Problem details: Search for the word "tháng" in the entries. Each line that holds it should be copied.

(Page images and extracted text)

- Opening Delimiter -

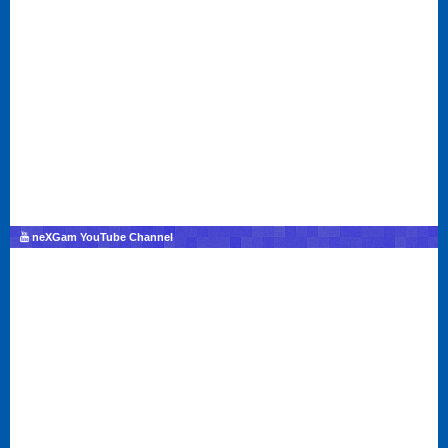
neXGam YouTube Channel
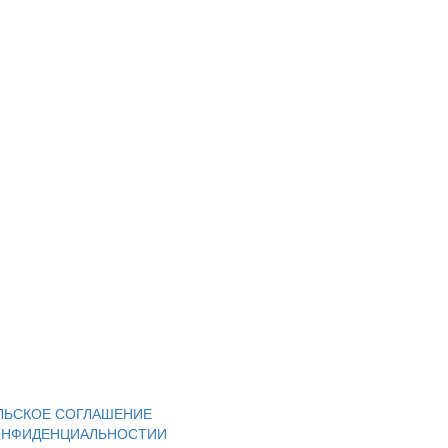
ЛЬСКОЕ СОГЛАШЕНИЕ
ОНФИДЕНЦИАЛЬНОСТИИ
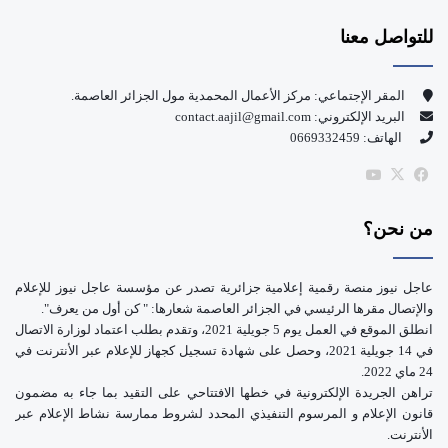
س
o
للتواصل معنا
ب
u
و
T
المقر الإجتماعي: مركز الأعمال المحمدية مول الجزائر العاصمة.
البريد الإلكتروني: contact.aajil@gmail.com
ك
u
الهاتف: 0669332459
b
‫X
فيسبوك
‫YouTube
e
من نحن؟
عاجل نيوز منصة رقمية إعلامية جزائرية تصدر عن مؤسسة عاجل نيوز للإعلام
والإتصال مقرها الرئيسي في الجزائر العاصمة شعارها: " كن أول من يعرف".
انطلق الموقع في العمل يوم 5 جويلية 2021، وتقدم بطلب اعتماد لوزارة الاتصال
في 14 جويلية 2021، وحصل على شهادة تسجيل كجهاز للإعلام عبر الأنترنت في
24 ماي 2022.
تراهن الجريدة الإلكترونية في خطها الافتتاحي على التقيد بما جاء به مضمون
قانون الإعلام و المرسوم التنفيذي المحدد لشروط ممارسة نشاط الإعلام عبر
الأنترنت.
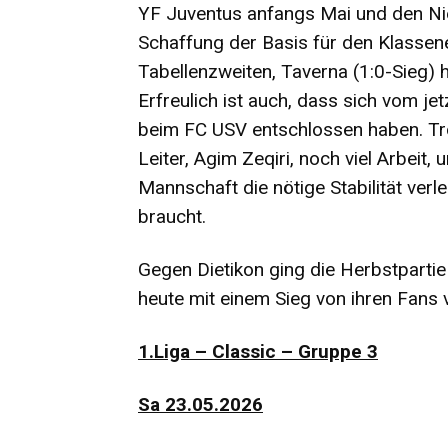
YF Juventus anfangs Mai und den Ni
Schaffung der Basis für den Klassene
Tabellenzweiten, Taverna (1:0-Sieg) h
Erfreulich ist auch, dass sich vom je
beim FC USV entschlossen haben. Tr
Leiter, Agim Zeqiri, noch viel Arbeit, 
Mannschaft die nötige Stabilität verle
braucht.
Gegen Dietikon ging die Herbstpartie 
heute mit einem Sieg von ihren Fans 
1.Liga – Classic – Gruppe 3
Sa 23.05.2026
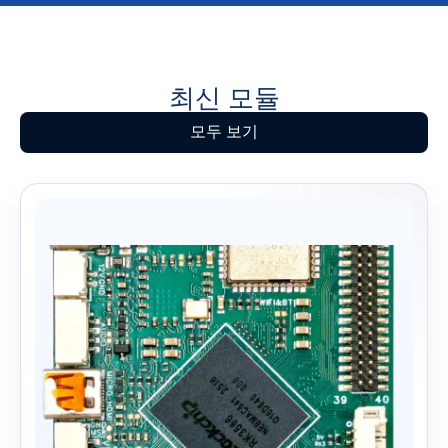
최신 모듈
모두 보기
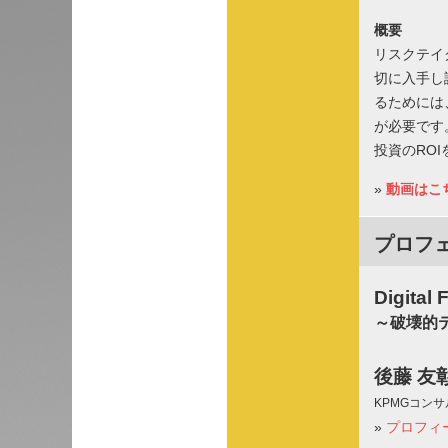
概要
リスクテイ
切に入手し
るためには
が必要です
投資のRO
»
動画はこ
プロフ
Digital 
～破壊的
後藤 友
KPMGコン
»
プロフィ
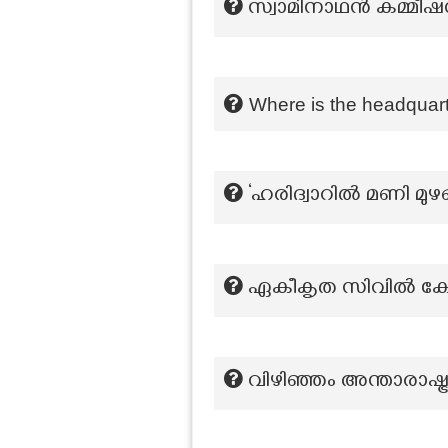
സ്വാമിനാഥൻ കമ്മീഷൻ എ
Where is the headquar
‘ഹരിദ്വാറിൽ മണി മുഴ
ഏകീകൃത സിവിൽ കോഡ
വിഴിഞ്ഞം അന്താരാഷ്ട്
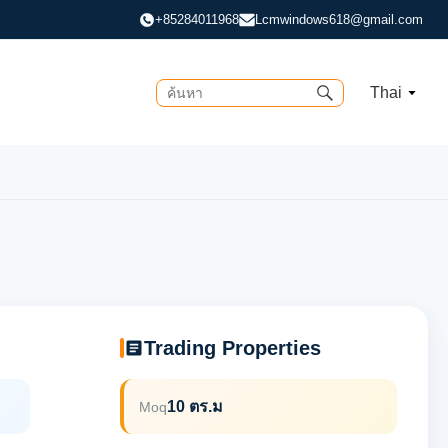
+85284011968
Lcmwindows618@gmail.com
Thai
Trading Properties
10 ตร.ม
Moq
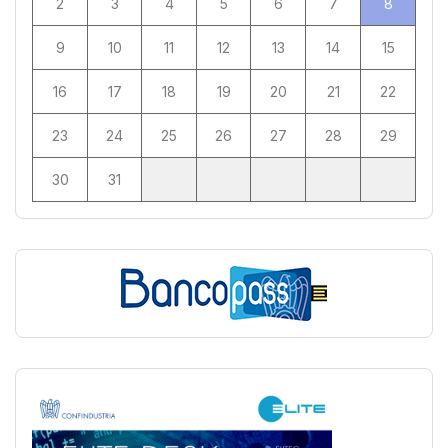
2
3
4
5
6
7
8
9
10
11
12
13
14
15
16
17
18
19
20
21
22
23
24
25
26
27
28
29
30
31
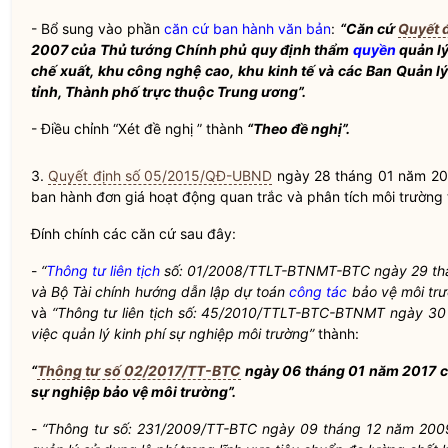
- Bổ sung vào phần
căn cứ ban hành văn bản
:
“Căn cứ
Quyết 
2007 của Thủ tướng Chính phủ quy định thẩm
quyền
quản l
chế
xuất, khu công nghệ cao, khu ki
nh tế
và các Ban Quản lý
tỉnh, Thành phố trực thuộc Trung ương”.
- Điều chỉnh “Xét đề nghị ” thành
“Theo đề nghị”.
3.
Quyết định số 05/2015/QĐ-UBND
ngày 28 tháng 01 năm 2
ban hành đơn giá hoạt động quan trắc và phân tích môi trường
Đính chính các căn cứ sau đây:
-
“
Thông tư liên tịch
số: 01/2008/TTLT-BTNMT-BTC ngày 29 thá
và Bộ Tài chính hướng dẫn lập dự toán
công tác
bảo vệ môi trư
và
“
Thông tư liên tịch
số: 45/2010/TTLT-BTC-BTNMT ngày 30 t
việc quản lý kinh phí sự nghiệp môi trường”
thành:
“
Thông tư số 02/2017/TT-BTC
ngày 06 tháng 01 năm 2017 củ
sự nghiệp bảo vệ môi trường”.
-
“Thông tư số: 231/2009/TT-BTC ngày 09 tháng 12 năm 2009 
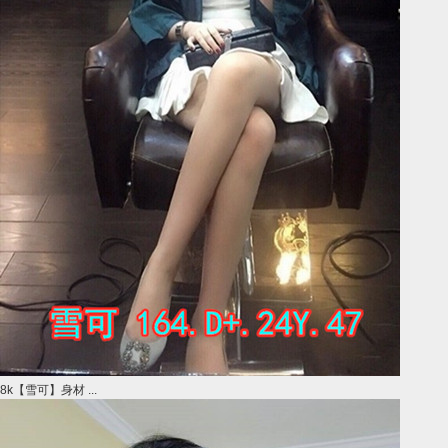
8k【雪可】身材 ...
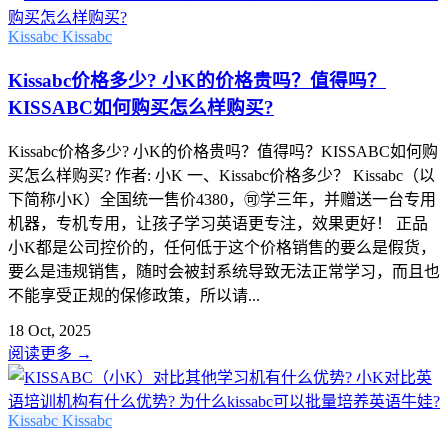
Kissabc
Kissabc
Kissabc价格多少? 小K的价格贵吗？值得吗？
KISSABC如何购买怎么样购买?
Kissabc价格多少? 小K的价格贵吗？值得吗？KISSABC如何购
买怎么样购买? 作者: 小K 一、Kissabc价格多少？ Kissabc（以
下简称小K）全国统一售价4380，🉑学三年，并赠送一台专用
机器，专机专用，让孩子学习英语更专注，效果更好！ 正品
小K都是公司控价的，任何低于这个价格销售的要么是假货，
要么是违规销售，随时会被封系统导致无法正常学习，而且也
不能享受正规的保修政策，所以请...
18 Oct, 2025
阅读更多
→
Kissabc
Kissabc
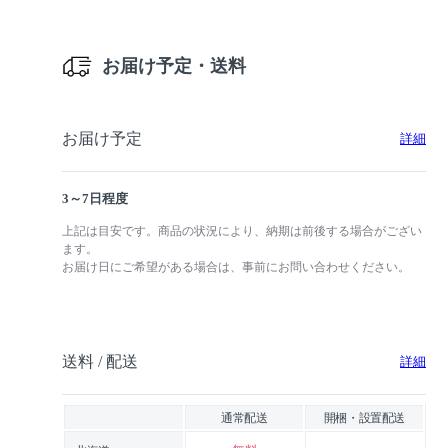
お届け予定・送料
お届け予定
詳細
3～7日程度
上記は目安です。商品の状況により、納期は前後する場合がござい
ます。
お届け日にご希望がある場合は、事前にお問い合わせください。
送料 / 配送
詳細
通常配送
開梱・設置配送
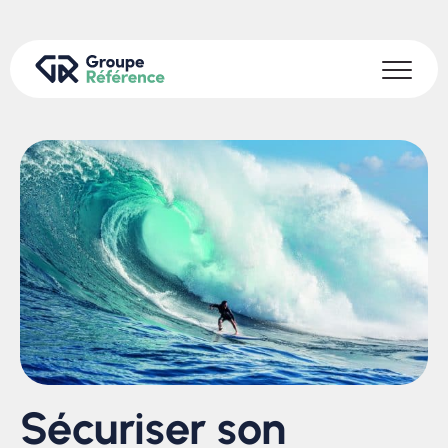
Sécuriser son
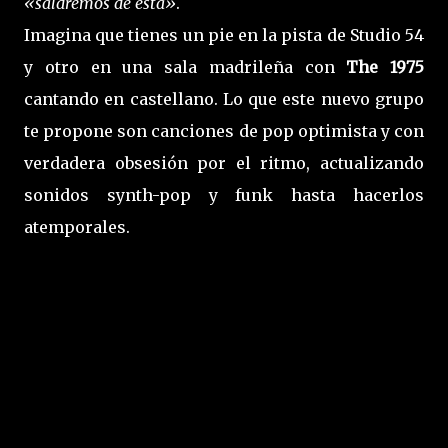
«saldremos de esta»
.
Imagina que tienes un pie en la pista de Studio 54
y otro en una sala madrileña con
The 1975
cantando en castellano. Lo que este nuevo grupo
te propone son canciones de pop optimista y con
verdadera obsesión por el ritmo, actualizando
sonidos synth-pop y funk hasta hacerlos
atemporales.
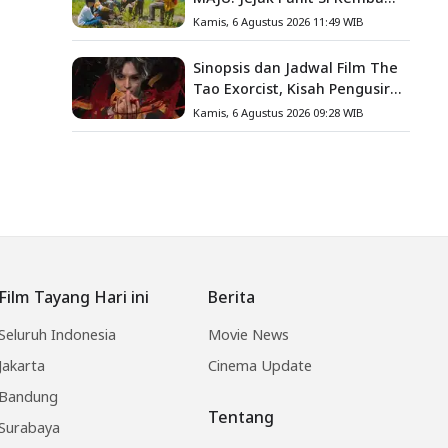
Gula, Misteri Hilangnya
Kamis, 6 Agustus 2026 11:49 WIB
Bagas di Lokasi Jambore
Sinopsis dan Jadwal Film The
Tao Exorcist, Kisah Pengusir
Setan Melawan Kutukan
Kamis, 6 Agustus 2026 09:28 WIB
Mematikan
Film Tayang Hari ini
Berita
Seluruh Indonesia
Movie News
Jakarta
Cinema Update
Bandung
Tentang
Surabaya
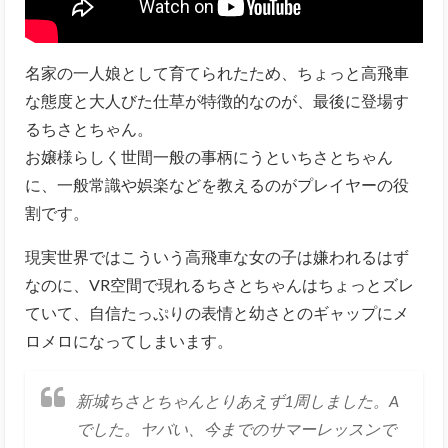
名家の一人娘として育てられたため、ちょっと高飛車
な態度と大人びた仕草が特徴的なのが、最後に登場す
るちさとちゃん。
お嬢様らしく世間一般の事柄にうといちさとちゃん
に、一般常識や娯楽などを教えるのがプレイヤーの役
割です。
現実世界ではこういう高飛車な女の子は嫌われるはず
なのに、VR空間で現れるちさとちゃんはちょっとズレ
ていて、自信たっぷりの表情と幼さとのギャップにメ
ロメロになってしまいます。
新城ちさとちゃんとりあえず1周しました。A
でした。ヤバい、今までのサマーレッスンで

- Closing Delimiter -

Answer to this exercise:
ngày 28 tháng 01 năm 2
ngày 06 tháng 01 năm 2017 củ
“Thông tư số: 231/2009/TT-BTC ngày 09 tháng 12 năm 2009 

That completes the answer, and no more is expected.